REPUBLIKA.CO.ID, JAKARTA -- Pemerintah Provinsi (Pemprov) Aceh membuka peluang untuk mengembalikan operasional bank konvensional ke Serambi Makkah. Salah satunya dengan revisi Qanun (peraturan daerah) Aceh Nomor 11 Tahun 2018 tentang Lembaga Keuangan Syariah (LKS).
Setelah pemberlakuan Qanun LKS, seluruh bank konvensional tak beroperasi di Aceh. Saat ini, dua bank terbesar di Aceh yakni Bank Aceh Syariah dan Bank Syariah Indonesia (BSI). Serangan siber yang terjadi pada BSI, Senin (8/5/2023) lalu telah membuat perekonomian masyarakat terganggu.
Direktur Lembaga Riset Institute For Demographic and Poverty Studies (IDEAS) sekaligus pengamat ekonomi syariah, Yusuf Wibisono berharap agar masyarakat Aceh tetap tenang dan mengambil keputusan secara jernih. Masyarakat diimbau tetap mendukung bank syariah dan tidak beralih kembali ke perbankan konvensional. Staf pengajar di Universitas Indonesia (UI) itu berharap masyarakat Aceh tidak tergesa-gesa merevisi Qanun LKS dan mengizinkan kembali bank konvensional di Aceh.

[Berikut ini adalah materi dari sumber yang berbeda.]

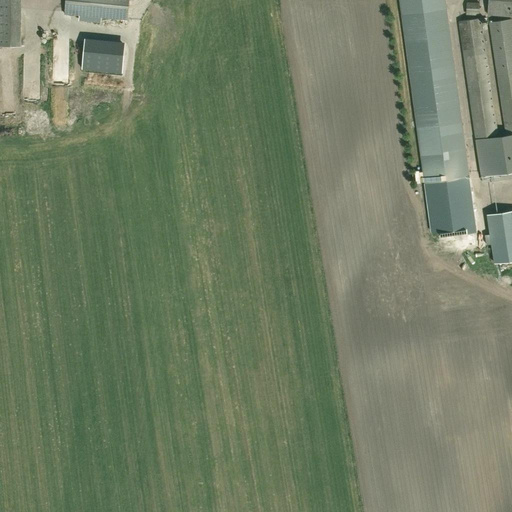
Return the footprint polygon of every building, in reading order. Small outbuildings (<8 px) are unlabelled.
[(0,0),(0,45),(22,46),(21,0),(0,0)] [(65,0),(65,13),(79,14),(79,21),(101,23),(102,16),(128,19),(129,0),(65,0)] [(464,139),(446,10),(447,10),(445,0),(399,0),(401,14),(424,183),(441,181),(442,187),(453,186),(452,179),(468,177),(465,152),(464,139)] [(511,0),(488,0),(488,14),(511,15),(511,0)] [(479,15),(480,2),(466,2),(466,14),(479,15)] [(476,137),(498,134),(481,17),(459,20),(476,137)] [(511,21),(511,19),(490,22),(507,135),(477,140),(483,176),(482,176),(483,182),(511,177),(511,21)] [(490,234),(488,234),(485,234),(487,244),(489,244),(492,244),(495,263),(511,260),(511,210),(487,214),(490,234)]
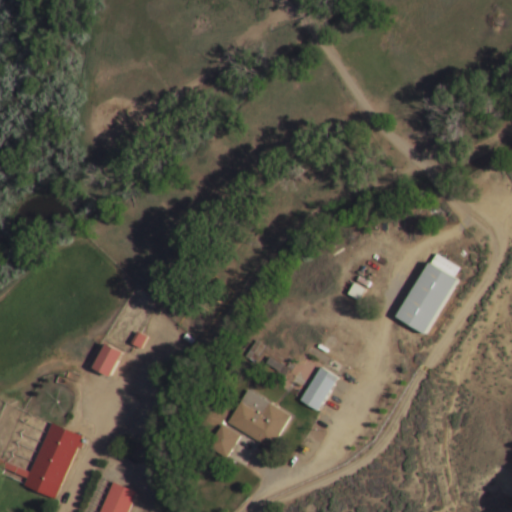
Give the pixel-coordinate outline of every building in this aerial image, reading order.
[(102,121),(111,136),(126,127),(117,112),(102,121)] [(460,281),(426,335),(398,318),(437,255),(459,269),(454,278),(460,281)] [(142,350),(148,338),(138,333),(132,345),(142,350)] [(266,348),(256,363),(247,357),(257,342),(266,348)] [(94,369),(107,345),(124,354),(112,378),(94,369)] [(263,372),(285,387),(295,373),(273,358),(263,372)] [(302,402),(322,368),(339,379),(319,412),(302,402)] [(229,423),(249,391),(291,417),(271,450),(229,423)] [(83,437),(57,499),(25,486),(28,479),(0,467),(0,460),(31,473),(52,424),(83,437)] [(222,426),(241,438),(228,459),(209,448),(222,426)] [(129,511),(138,494),(114,483),(100,511),(129,511)]
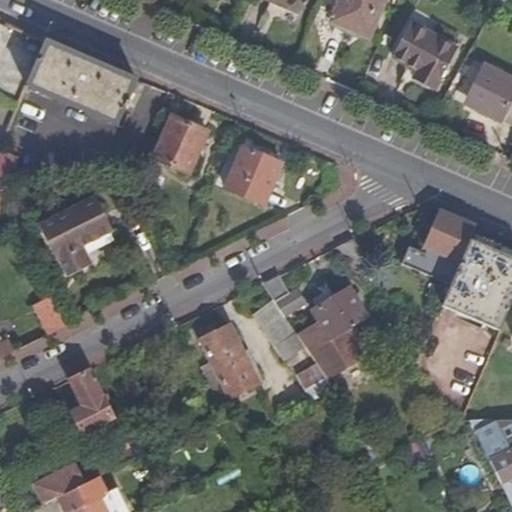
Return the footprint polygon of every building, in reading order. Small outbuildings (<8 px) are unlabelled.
[(266,0),(305,17),(311,0),(266,0)] [(339,0),(330,23),(369,40),(386,0),(339,0)] [(366,46),(369,40),(330,23),(327,29),(366,46)] [(413,80),(436,92),(460,50),(413,24),(394,57),(418,70),(413,80)] [(47,43),(8,27),(0,46),(0,57),(34,72),(47,43)] [(34,72),(27,88),(116,126),(136,81),(47,43),(34,72)] [(511,80),(482,67),(466,101),(486,111),(484,116),(499,122),(501,120),(511,124),(511,80)] [(173,119),(156,160),(192,175),(209,135),(173,119)] [(283,167),(244,150),(227,190),(265,207),(283,167)] [(18,160),(0,152),(0,179),(10,179),(18,160)] [(93,266),(85,249),(114,234),(96,198),(40,226),(57,263),(60,261),(69,278),(93,266)] [(0,227),(3,233),(13,225),(0,200),(0,227)] [(446,260),(459,266),(470,242),(476,229),(441,214),(425,250),(438,256),(436,260),(444,264),(446,260)] [(353,240),(337,248),(353,272),(367,264),(353,240)] [(511,260),(470,242),(459,266),(439,309),(498,335),(511,303),(511,260)] [(262,284),(284,316),(305,303),(297,290),(291,293),(280,276),(262,284)] [(350,289),(314,311),(332,339),(367,317),(350,289)] [(49,335),(68,326),(53,299),(35,309),(49,335)] [(290,358),(306,348),(285,318),(270,328),(290,358)] [(230,398),(259,384),(230,327),(201,340),(230,398)] [(0,344),(0,359),(15,352),(8,340),(0,344)] [(301,375),(317,365),(307,351),(292,361),(301,375)] [(90,368),(71,378),(82,401),(70,407),(83,433),(115,418),(90,368)] [(322,406),(340,398),(321,372),(306,382),(322,406)] [(471,421),(474,428),(502,484),(511,479),(511,422),(498,422),(496,424),(494,420),(471,421)] [(99,476),(135,459),(129,448),(94,466),(99,476)] [(56,497),(85,484),(76,466),(35,486),(44,504),(56,497)] [(106,511),(100,498),(106,496),(105,493),(97,477),(85,484),(56,497),(64,511),(70,511),(73,511),(106,511)] [(18,494),(29,511),(44,504),(35,486),(18,494)] [(127,511),(116,487),(105,493),(106,496),(100,498),(106,511),(127,511)]
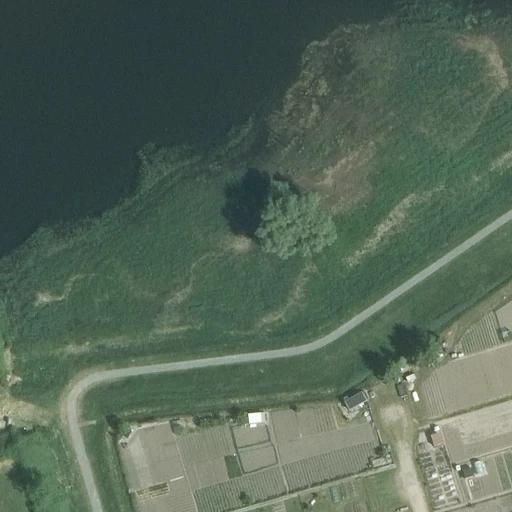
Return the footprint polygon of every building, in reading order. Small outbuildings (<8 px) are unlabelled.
[(487,294),(492,325),(511,321),(511,316),(508,290),(487,294)] [(168,423),(141,422),(141,447),(167,447),(168,423)] [(345,436),(345,457),(368,456),(368,436),(345,436)] [(511,436),(478,446),(488,480),(511,473),(511,436)] [(167,475),(180,472),(174,449),(161,452),(167,475)] [(126,454),(126,470),(138,470),(138,454),(126,454)] [(130,496),(134,511),(184,511),(192,510),(192,511),(207,511),(243,501),(235,475),(188,490),(185,479),(130,496)]
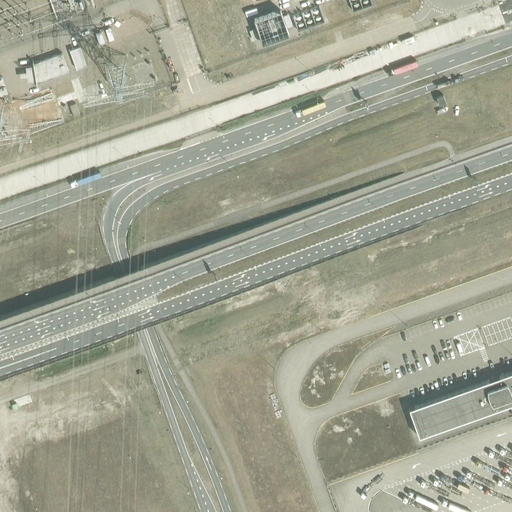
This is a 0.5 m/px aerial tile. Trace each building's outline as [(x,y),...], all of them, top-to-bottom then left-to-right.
[(280,10),(253,19),(262,43),(288,34),(280,10)] [(79,47),(69,50),(76,69),(86,66),(79,47)] [(68,72),(62,53),(33,63),(33,60),(32,60),(33,66),(25,67),(27,76),(28,75),(29,82),(35,81),(36,87),(37,87),(36,83),(68,72)] [(26,101),(33,124),(58,116),(51,93),(26,101)] [(443,95),(436,97),(439,105),(445,102),(443,95)] [(69,105),(73,117),(79,114),(75,103),(69,105)] [(418,436),(509,404),(510,404),(511,409),(511,370),(408,408),(418,436)]
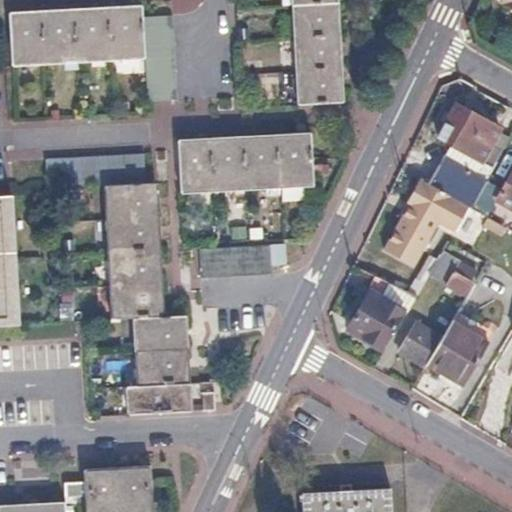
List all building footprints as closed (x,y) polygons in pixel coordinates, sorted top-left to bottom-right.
[(288,0),(289,6),(291,39),(293,72),(295,106),(339,103),(337,69),(335,37),(333,4),(333,0),(288,0)] [(511,0),(503,0),(499,8),(502,10),(501,12),(511,18),(511,0)] [(36,12),(2,13),(5,66),(39,64),(71,62),(105,60),(138,58),(139,70),(140,85),(141,100),(170,99),(169,83),(168,68),(167,56),(167,43),(166,28),(165,15),(136,16),(136,7),(102,8),(69,10),(36,12)] [(435,139),(448,146),(490,169),(507,138),(497,133),(498,131),(453,106),(435,139)] [(207,140),(174,142),(177,194),(210,192),(242,190),(276,188),(310,186),(308,162),(307,135),(273,137),(239,139),(207,140)] [(448,146),(443,156),(485,179),(490,169),(448,146)] [(108,319),(130,318),(132,352),(134,388),(136,416),(183,413),(182,395),(177,396),(177,385),(185,385),(184,350),(183,316),(158,317),(157,283),(155,250),(154,216),(152,183),(137,184),(136,154),(121,155),(107,156),(96,156),(82,157),(68,158),(54,159),(41,159),(43,181),(43,185),(43,190),(50,189),(56,189),(70,188),(84,187),(97,187),(101,186),(103,219),(104,253),(106,285),(108,319)] [(443,156),(441,155),(425,185),(466,207),(468,209),(483,183),(485,179),(443,156)] [(499,192),(483,183),(468,209),(485,218),(494,203),(511,212),(511,169),(510,174),(505,171),(498,183),(503,186),(499,192)] [(417,180),(404,205),(407,207),(381,252),(410,268),(435,222),(452,231),(466,207),(425,185),(417,180)] [(12,194),(0,194),(0,325),(18,325),(12,194)] [(209,250),(196,250),(197,278),(210,278),(224,277),(238,276),(251,276),(263,275),(262,247),(249,247),(236,248),(222,249),(209,250)] [(474,274),(440,256),(427,277),(461,296),(474,274)] [(416,296),(376,278),(345,331),(379,350),(402,312),(405,314),(416,296)] [(456,312),(440,339),(424,366),(461,388),(492,333),(456,312)] [(440,339),(415,325),(398,354),(423,368),(424,366),(440,339)] [(213,394),(202,395),(204,412),(214,411),(213,394)] [(80,483),(60,484),(61,497),(81,496),(81,511),(147,511),(146,484),(145,466),(113,468),(80,470),(80,483)] [(298,506),(303,505),(303,511),(391,511),(391,492),(297,496),(298,506)]
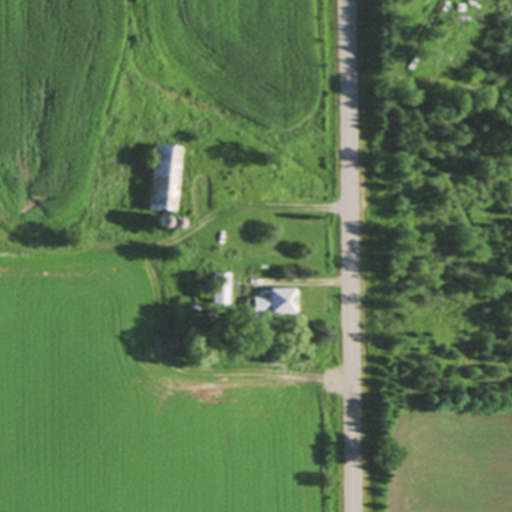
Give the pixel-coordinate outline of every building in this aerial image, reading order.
[(178,146),(172,208),(146,206),(152,143),(178,146)] [(158,214),(159,215),(160,215),(161,215),(162,216),(162,217),(163,218),(163,219),(163,220),(163,221),(163,222),(162,222),(162,223),(161,224),(160,224),(159,225),(158,225),(157,225),(156,225),(155,224),(154,224),(153,223),(153,222),(152,222),(152,221),(152,220),(152,219),(152,218),(153,217),(153,216),(154,215),(155,215),(156,215),(157,214),(158,214)] [(169,216),(170,216),(171,216),(172,217),(173,217),(173,218),(174,219),(174,220),(174,221),(175,222),(174,222),(174,223),(174,224),(173,225),(173,226),(172,226),(171,227),(170,227),(169,227),(168,227),(167,227),(166,226),(165,225),(164,224),(164,223),(164,222),(164,221),(164,220),(164,219),(165,218),(166,217),(167,216),(168,216),(169,216)] [(227,272),(226,303),(211,302),(211,280),(206,280),(206,272),(227,272)] [(290,308),(290,311),(251,311),(251,309),(246,309),(246,294),(265,294),(265,288),(294,288),(294,308),(290,308)]
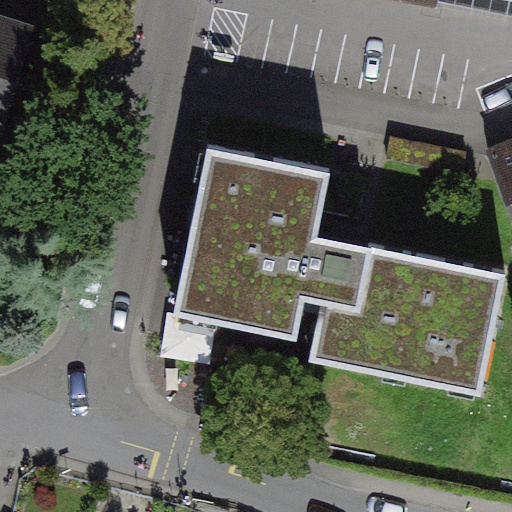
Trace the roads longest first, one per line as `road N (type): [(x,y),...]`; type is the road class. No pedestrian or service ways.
road 1 (residential): [(88,413),(175,0)]
road 2 (residential): [(88,413),(400,511)]
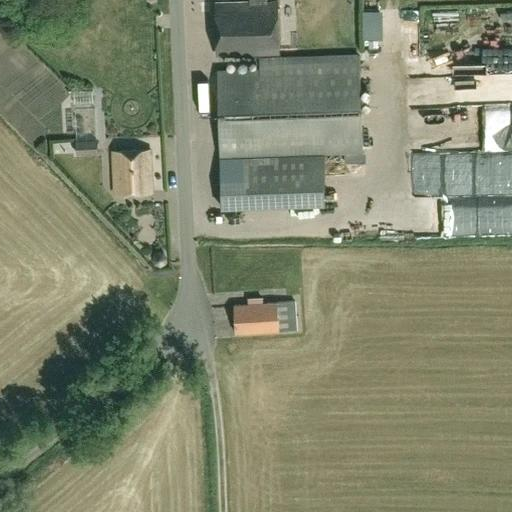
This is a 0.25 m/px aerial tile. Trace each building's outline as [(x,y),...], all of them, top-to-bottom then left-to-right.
[(279,54),(277,3),(267,3),(266,0),(249,0),(249,4),(215,4),(217,56),(279,54)] [(0,18),(0,29),(11,29),(11,18),(0,18)] [(403,56),(403,68),(428,69),(428,56),(403,56)] [(326,205),(324,157),(324,154),(362,153),(360,67),(360,57),(261,61),(261,71),(218,72),(221,161),(222,208),(326,205)] [(406,103),(511,101),(511,71),(406,74),(406,103)] [(76,155),(98,153),(97,140),(75,141),(76,155)] [(502,183),(511,183),(511,143),(443,143),(443,174),(461,174),(461,158),(472,158),(472,173),(481,174),(481,182),(502,182),(502,183)] [(116,195),(152,193),(150,151),(114,154),(116,195)] [(384,228),(384,208),(338,208),(338,228),(384,228)] [(154,254),(153,260),(156,265),(162,266),(167,263),(168,257),(165,252),(159,251),(154,254)] [(277,302),(234,304),(236,333),(279,331),(277,302)]
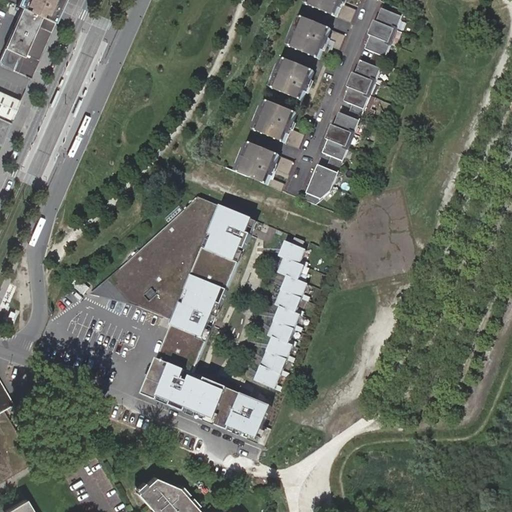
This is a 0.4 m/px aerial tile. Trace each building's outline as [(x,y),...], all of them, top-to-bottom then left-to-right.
[(55,23),(65,0),(17,0),(15,5),(22,8),(25,10),(41,17),(55,23)] [(306,0),(305,5),(350,23),(355,10),(341,4),(342,0),(306,0)] [(373,53),(371,58),(383,63),(391,45),(388,43),(393,30),(396,31),(404,11),(393,7),(391,6),(389,13),(384,11),(382,16),(379,15),(376,23),(374,22),(370,31),(373,32),(371,36),(367,45),(369,46),(368,51),(373,53)] [(11,40),(25,10),(22,8),(4,48),(19,55),(21,52),(12,48),(15,42),(11,40)] [(51,33),(55,23),(41,17),(25,10),(11,40),(15,42),(12,48),(21,52),(19,55),(13,70),(26,76),(30,67),(35,69),(51,33)] [(342,35),(299,17),(296,25),(291,39),(287,47),(318,59),(325,44),(337,49),(342,35)] [(293,24),(287,37),(291,39),(296,25),(293,24)] [(349,110),(362,116),(369,96),(367,95),(372,82),(375,83),(383,63),(371,58),(368,65),(362,63),(360,67),(358,66),(355,75),(352,74),(349,83),(351,84),(349,89),(346,97),(348,98),(346,103),(352,105),(349,110)] [(273,81),(270,88),(301,101),(313,72),(282,59),(279,67),(273,81)] [(273,81),(279,67),(275,66),(270,79),(273,81)] [(30,67),(26,76),(31,78),(35,69),(30,67)] [(0,114),(12,120),(21,101),(0,92),(0,114)] [(295,115),(265,102),(262,110),(256,124),(253,131),(296,148),(302,134),(290,129),(295,115)] [(258,109),(252,122),(256,124),(262,110),(258,109)] [(330,157),(328,162),(340,167),(348,149),(345,147),(351,134),(353,135),(362,116),(349,110),(347,117),(341,115),(339,120),(337,119),(333,127),(331,126),(328,135),(330,136),(328,141),(324,149),(327,150),(325,155),(330,157)] [(0,145),(1,146),(11,123),(0,118),(0,145)] [(239,165),(236,173),(238,174),(268,186),(279,190),(282,183),(270,178),(273,169),(287,175),(293,162),(248,143),(245,151),(239,165)] [(241,150),(235,164),(239,165),(245,151),(241,150)] [(304,200),(315,205),(331,189),(332,187),(340,167),(328,162),(325,169),(320,166),(318,171),(316,170),(308,189),(311,190),(309,194),(306,193),(304,200)] [(168,223),(90,295),(106,298),(133,303),(175,319),(221,208),(201,199),(196,197),(183,210),(168,223)] [(199,419),(257,443),(261,434),(264,426),(272,407),(194,375),(258,222),(221,208),(175,319),(174,321),(143,396),(157,402),(159,398),(172,404),(171,407),(185,413),(187,410),(200,415),(199,419)] [(307,251),(286,242),(280,258),(285,260),(279,274),(288,278),(276,306),(281,308),(270,337),(274,338),(256,382),(277,390),(295,346),(289,344),(301,315),(297,314),(309,285),(300,281),(306,266),(302,265),(307,251)] [(76,278),(71,285),(83,295),(89,288),(76,278)] [(0,411),(3,410),(9,407),(11,406),(1,389),(2,388),(0,384),(0,411)] [(0,475),(10,469),(13,475),(34,462),(27,451),(26,449),(27,448),(24,443),(23,444),(3,410),(0,411),(0,475)] [(0,482),(13,475),(10,469),(0,475),(0,482)] [(154,478),(136,494),(152,511),(231,511),(230,510),(228,511),(200,511),(178,487),(154,478)] [(32,511),(25,499),(23,500),(29,511),(32,511)] [(29,511),(23,500),(6,510),(7,511),(29,511)]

"Kekecewaan masyarakat Aceh atas lumpuhnya layanan BSI hingga lima hari sangat bisa dipahami. Kasus ini memang sangat fatal dan tidak dapat ditoleransi, terlebih terjadi di bank syariah terbesar di Indonesia. Kasus ini menjadi salah satu pengalaman terburuk masyarakat kita terhadap perbankan," kata Yusuf kepada Republika, Selasa (23/5/2023).